Why are employment targets sticking so much more than housing targets? Partly it is because employment targets are already more ‘local’: not all regional strategies told authorities how many jobs to plan for or how much employment land to provide, and even in those that did policy was often permissive, allowing authorities to adopt different numbers if they so chose.
Still, our findings are worrying. It is a key objective of many development plans to deliver a sustainable balance of jobs and housing. If employment numbers stay the same while housing numbers change, this balance can no longer hold true.
Changing housing numbers may also impact on other areas. Thus, a proposed new out-of-centre supermarket may have been justified on the basis that a number of houses would be built. If there are no new houses, the new supermarket may not be needed, or there may be a case for building a smaller one in a better location. More alarming, less housebuilding could mean less consumer spend to support a popular new shopping scheme or long-awaited town centre regeneration. We do not know how far the new planning is taking on board these impacts.
‘There is also a lot in the RSS that should be seen as positive (whatever your political colours) and it is a backward step to lose it.’ The final question in our survey invited general comments on the revocation of RSSs. Like other observers, many planners in our sample fear that the new localism will be a Nimby’s charter, ‘because most communities don’t like housing being built near them’ – though it is also noted that this problem may only apply to the overheated South, as low-demand areas in the poorer regions often welcome development.

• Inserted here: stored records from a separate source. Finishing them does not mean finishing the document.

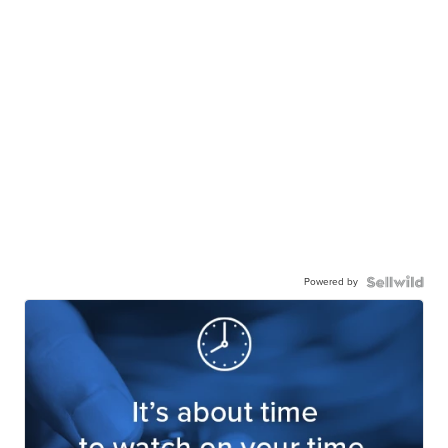
Powered by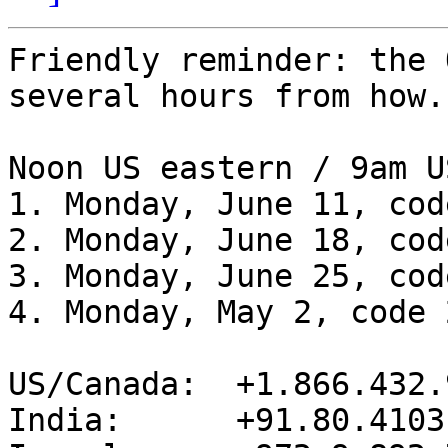
Friendly reminder: the 
several hours from how.

Noon US eastern / 9am U
1. Monday, June 11, cod
2. Monday, June 18, cod
3. Monday, June 25, cod
4. Monday, May 2, code 
US/Canada:  +1.866.432.9
India:      +91.80.4103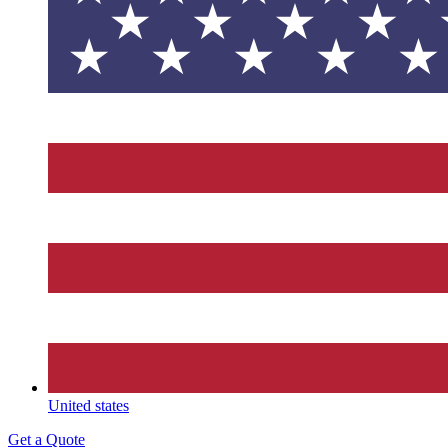
United states
Get a Quote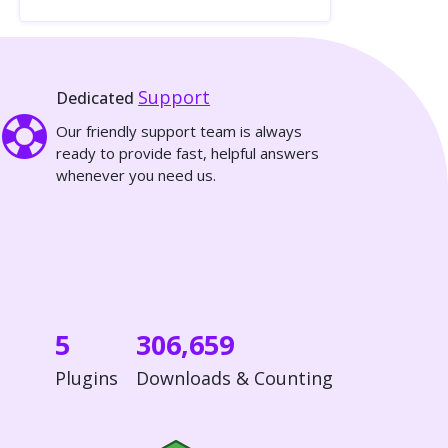
Support
Dedicated
Our friendly support team is always
ready to provide fast, helpful answers
whenever you need us.
5
306,659
Plugins
Downloads & Counting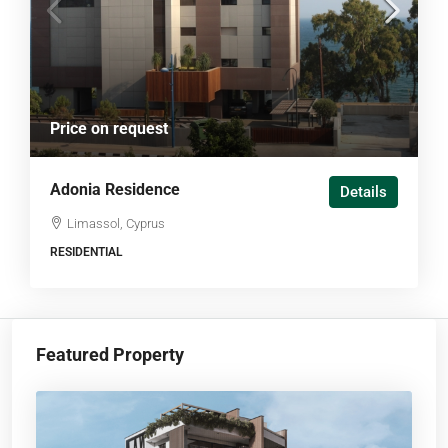
Price on request
Adonia Residence
Details
Limassol, Cyprus
RESIDENTIAL
Featured Property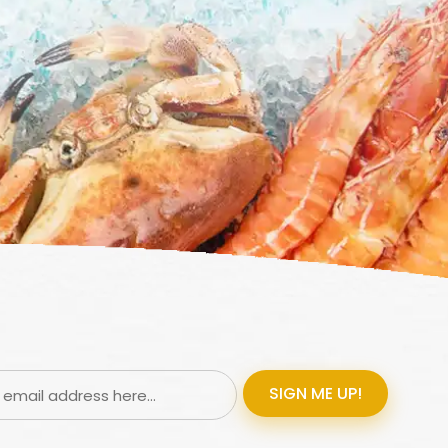
SIGN ME UP!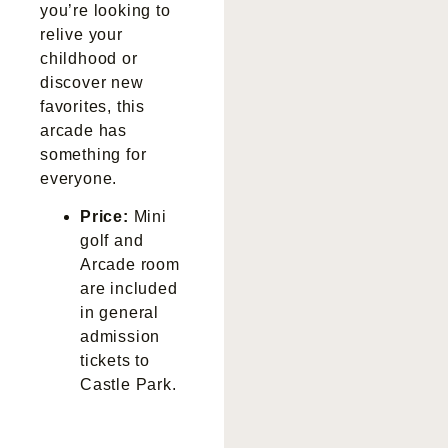
you’re looking to
relive your
childhood or
discover new
favorites, this
arcade has
something for
everyone.
Price:
Mini
golf and
Arcade room
are included
in general
admission
tickets to
Castle Park.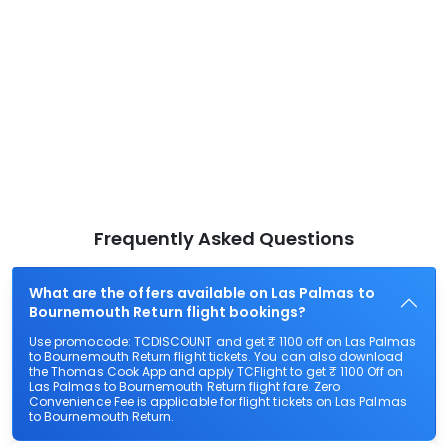
Frequently Asked Questions
What are the offers available on Las Palmas to
Bournemouth Return flight bookings?
Use promocode: TCDISCOUNT and get ₹ 1100 off on Las Palmas
to Bournemouth Return flight tickets. You can also download
the Thomas Cook App and apply TCFlight to get ₹ 1100 Off on
Las Palmas to Bournemouth Return flight fare. Zero
Convenience Fee is applicable for flight tickets on Las Palmas
to Bournemouth Return.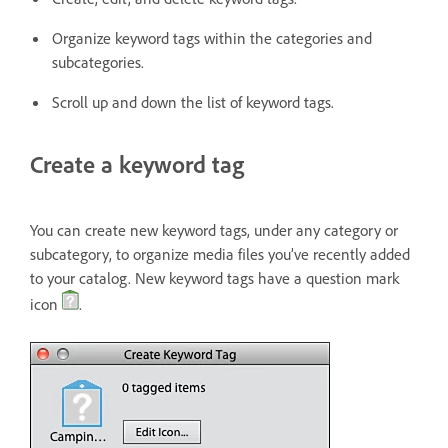
Organize keyword tags within the categories and
subcategories.
Scroll up and down the list of keyword tags.
Create a keyword tag
You can create new keyword tags, under any category or
subcategory, to organize media files you’ve recently added
to your catalog. New keyword tags have a question mark
icon
.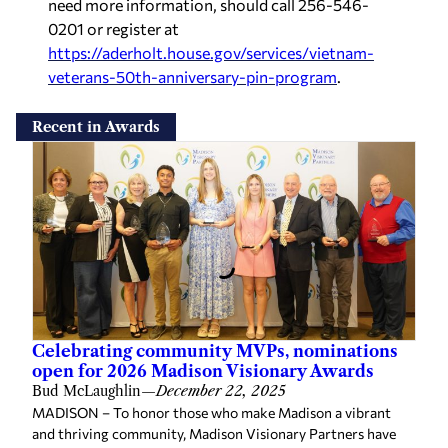
need more information, should call 256-546-
0201 or register at
https://aderholt.house.gov/services/vietnam-
veterans-50th-anniversary-pin-program
.
Recent in Awards
Celebrating community MVPs, nominations
open for 2026 Madison Visionary Awards
Bud McLaughlin
—
December 22, 2025
MADISON – To honor those who make Madison a vibrant
and thriving community, Madison Visionary Partners have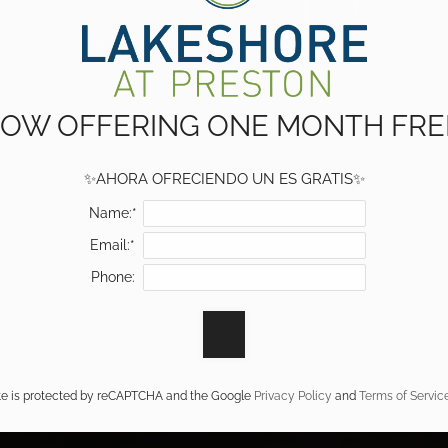
OW OFFERING ONE MONTH FRE
✨AHORA OFRECIENDO UN ES GRATIS✨
Name:*
Email:*
Phone:
ite is protected by reCAPTCHA and the Google
Privacy Policy
and
Terms of Servic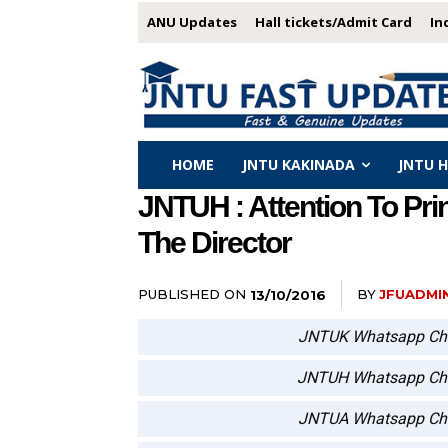
ANU Updates
Hall tickets/Admit Card
In
HOME
JNTU KAKINADA
JNTU 
JNTUH : Attention To Pr
The Director
PUBLISHED ON
BY
JFUADMI
13/10/2016
JNTUK Whatsapp Ch
JNTUH Whatsapp Ch
JNTUA Whatsapp Ch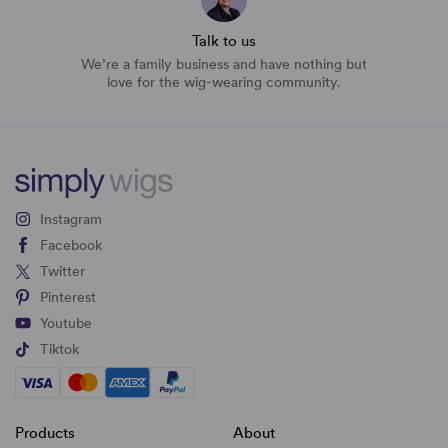
Talk to us
We’re a family business and have nothing but
love for the wig-wearing community.
Instagram
Facebook
Twitter
Pinterest
Youtube
Tiktok
Products
About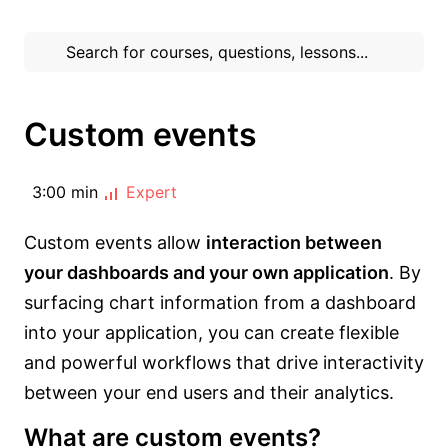
Custom events
3:00 min
Expert
Custom events allow
interaction between
your dashboards and your own application
. By
surfacing chart information from a dashboard
into your application, you can create flexible
and powerful workflows that drive interactivity
between your end users and their analytics.
What are custom events?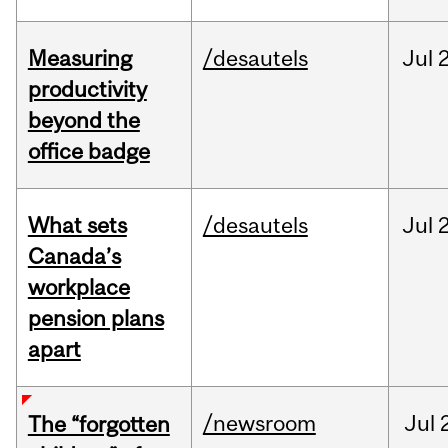
Measuring
/desautels
Jul
2
productivity
beyond the
office badge
What sets
/desautels
Jul
2
Canada’s
workplace
pension plans
apart
/newsroom
Jul
The “forgotten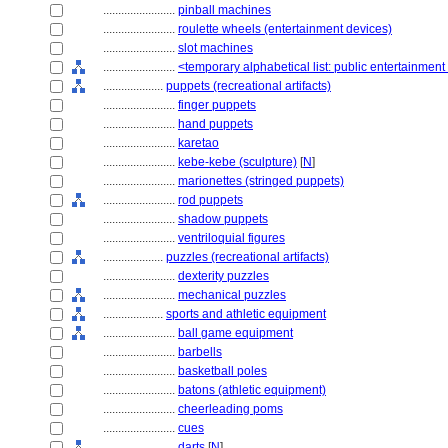
........................
pinball machines
........................
roulette wheels (entertainment devices)
........................
slot machines
........................
<temporary alphabetical list: public entertainmen
....................
puppets (recreational artifacts)
........................
finger puppets
........................
hand puppets
........................
karetao
........................
kebe-kebe (sculpture)
[
N
]
........................
marionettes (stringed puppets)
........................
rod puppets
........................
shadow puppets
........................
ventriloquial figures
....................
puzzles (recreational artifacts)
........................
dexterity puzzles
........................
mechanical puzzles
....................
sports and athletic equipment
........................
ball game equipment
........................
barbells
........................
basketball poles
........................
batons (athletic equipment)
........................
cheerleading poms
........................
cues
........................
darts
[
N
]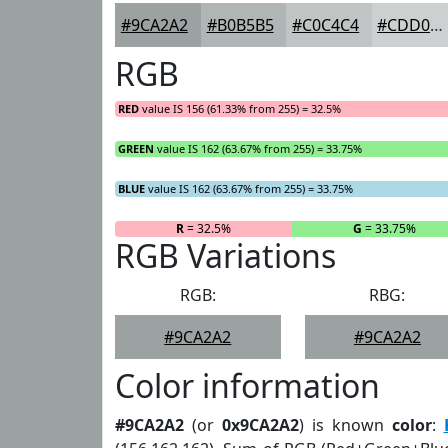
#9CA2A2
#B0B5B5
#C0C4C4
#CDD0D0
RGB
RED
value IS 156 (61.33% from 255) = 32.5%
GREEN
value IS 162 (63.67% from 255) = 33.75%
BLUE
value IS 162 (63.67% from 255) = 33.75%
R
= 32.5%
G
= 33.75%
RGB Variations
RGB:
RBG:
#9CA2A2
#9CA2A2
Color information
#9CA2A2
(or
0x9CA2A2
) is known
color
: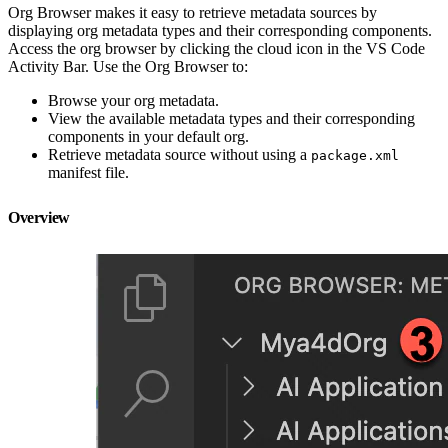
Org Browser makes it easy to retrieve metadata sources by
displaying org metadata types and their corresponding components.
Access the org browser by clicking the cloud icon in the VS Code
Activity Bar. Use the Org Browser to:
Browse your org metadata.
View the available metadata types and their corresponding
components in your default org.
Retrieve metadata source without using a
package.xml
manifest file.
Overview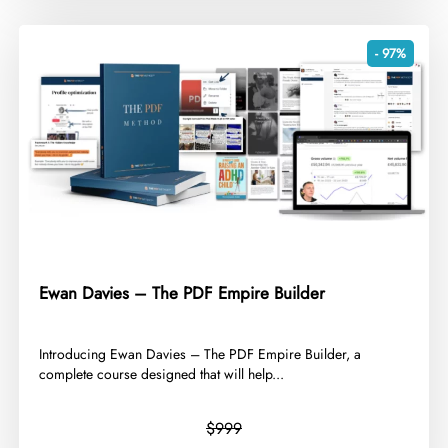
- 97%
Ewan Davies – The PDF Empire Builder
​Introducing Ewan Davies – The PDF Empire Builder, a
complete course designed that will help...
$999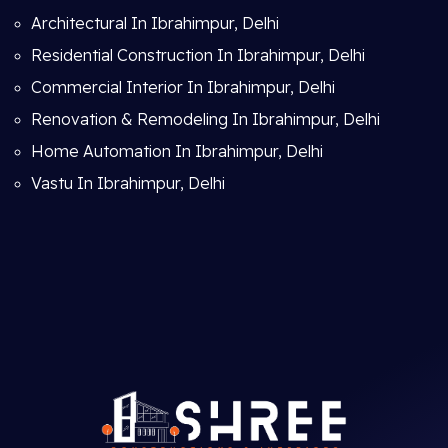
Architectural In Ibrahimpur, Delhi
Residential Construction In Ibrahimpur, Delhi
Commercial Interior In Ibrahimpur, Delhi
Renovation & Remodeling In Ibrahimpur, Delhi
Home Automation In Ibrahimpur, Delhi
Vastu In Ibrahimpur, Delhi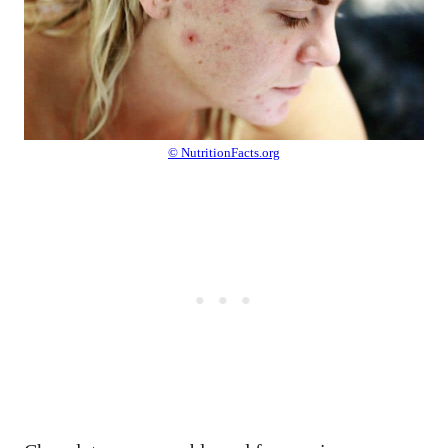
© NutritionFacts.org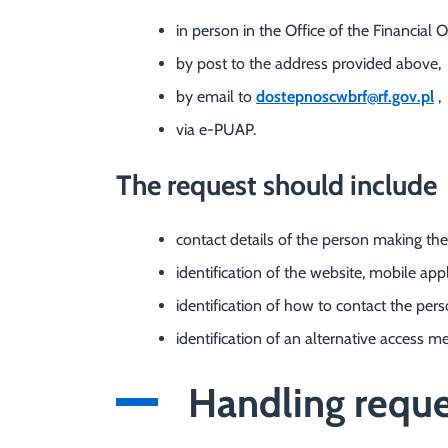
in person in the Office of the Financ
by post to the address provided above,
by email to
dostepnoscwbrf@rf.gov.pl
,
via e-PUAP.
The request should include
contact details of the person making the
identification of the website, mobile appl
identification of how to contact the per
identification of an alternative access me
Handling reques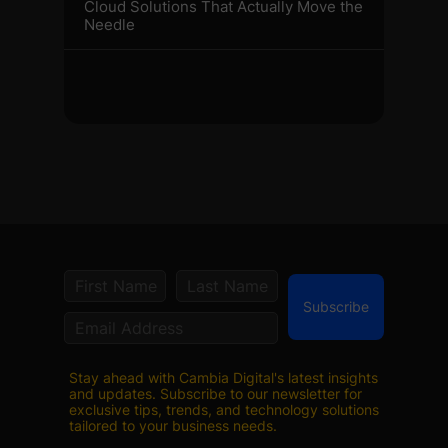
Cloud Solutions That Actually Move the
Needle
Subscribe
Stay ahead with Cambia Digital's latest insights
and updates. Subscribe to our newsletter for
exclusive tips, trends, and technology solutions
tailored to your business needs.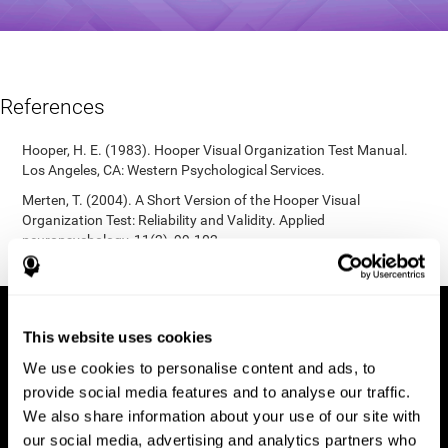
References
Hooper, H. E. (1983). Hooper Visual Organization Test Manual.
Los Angeles, CA: Western Psychological Services.
Merten, T. (2004). A Short Version of the Hooper Visual
Organization Test: Reliability and Validity. Applied
neuropsychology, 11(2), 99-102.
https://doi.org/10.1207/s15324826an1102_5
This website uses cookies
We use cookies to personalise content and ads, to
provide social media features and to analyse our traffic.
We also share information about your use of our site with
our social media, advertising and analytics partners who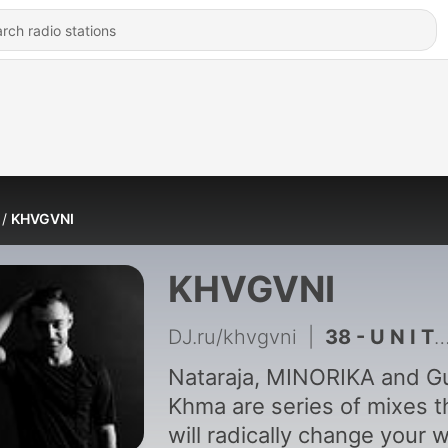
KHVGVNI
KHVGVNI
DJ.ru/khvgvni
|
38 - U N I T Y by Rua promo
Nataraja, MINORIKA and Gu
Khma are series of mixes t
will radically change your 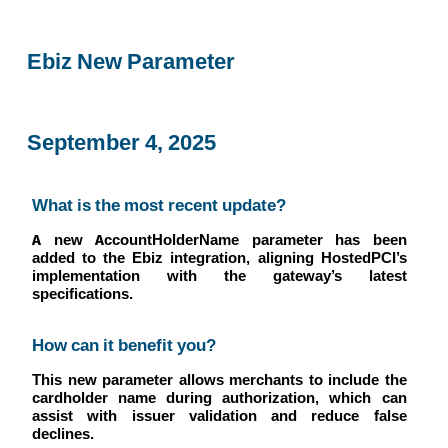
Ebiz New Parameter
September 4, 2025
What is the most recent update?
A new AccountHolderName parameter has been
added to the Ebiz integration, aligning HostedPCI’s
implementation with the gateway’s latest
specifications.
How can it benefit you?
This new parameter allows merchants to include the
cardholder name during authorization, which can
assist with issuer validation and reduce false
declines.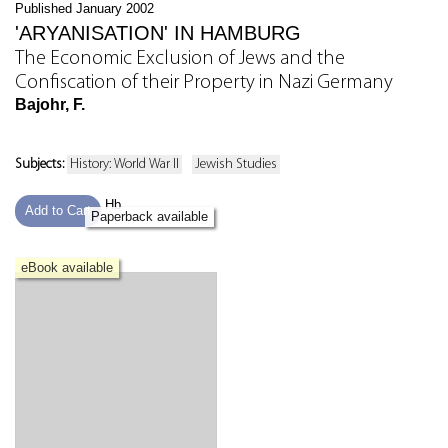
Published January 2002
'ARYANISATION' IN HAMBURG
The Economic Exclusion of Jews and the
Confiscation of their Property in Nazi Germany
Bajohr, F.
Subjects:
History: World War II
Jewish Studies
Hb
Add to Cart
Paperback available
eBook available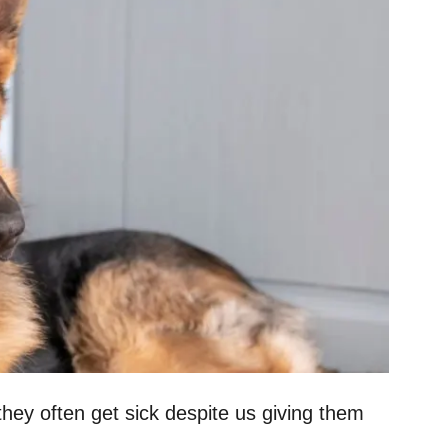
they often get sick despite us giving them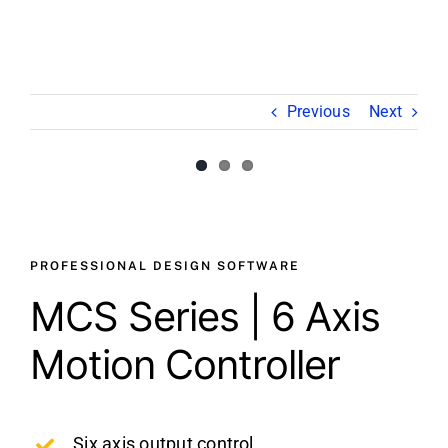
Video
About Us
Previous
Next
Contact Us
View
Larger
Image
PROFESSIONAL DESIGN SOFTWARE
MCS Series | 6 Axis
Motion Controller
Six axis output control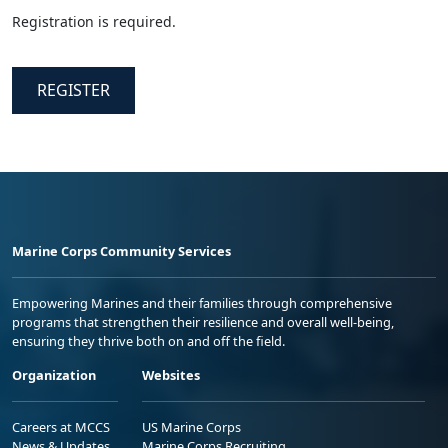
Registration is required.
REGISTER
Marine Corps Community Services
Empowering Marines and their families through comprehensive
programs that strengthen their resilience and overall well-being,
ensuring they thrive both on and off the field.
Organization
Websites
Careers at MCCS
US Marine Corps
News & Updates
Marine Corps Recruiting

‘RSS revocation may give the Council a better chance of producing a deliverable CS.’ A topic attracting much comment is the impact of the new localism on cross-boundary cooperation. Encouragingly, several of the districts in reviewing their policies are working jointly with neighbours to build sub-regional strategies. Less encouragingly, many feel that the new localism will undermine joint working – ‘[it] has weakened the strategic approach we were working towards in the city region and removed support for what we were trying to achieve through our [emerging] Core Strategy’. A related concern is that there is now no mechanism for shifting development from areas of restraint to areas of growth, nor to allow sustainable extension of urban areas into neighbouring districts.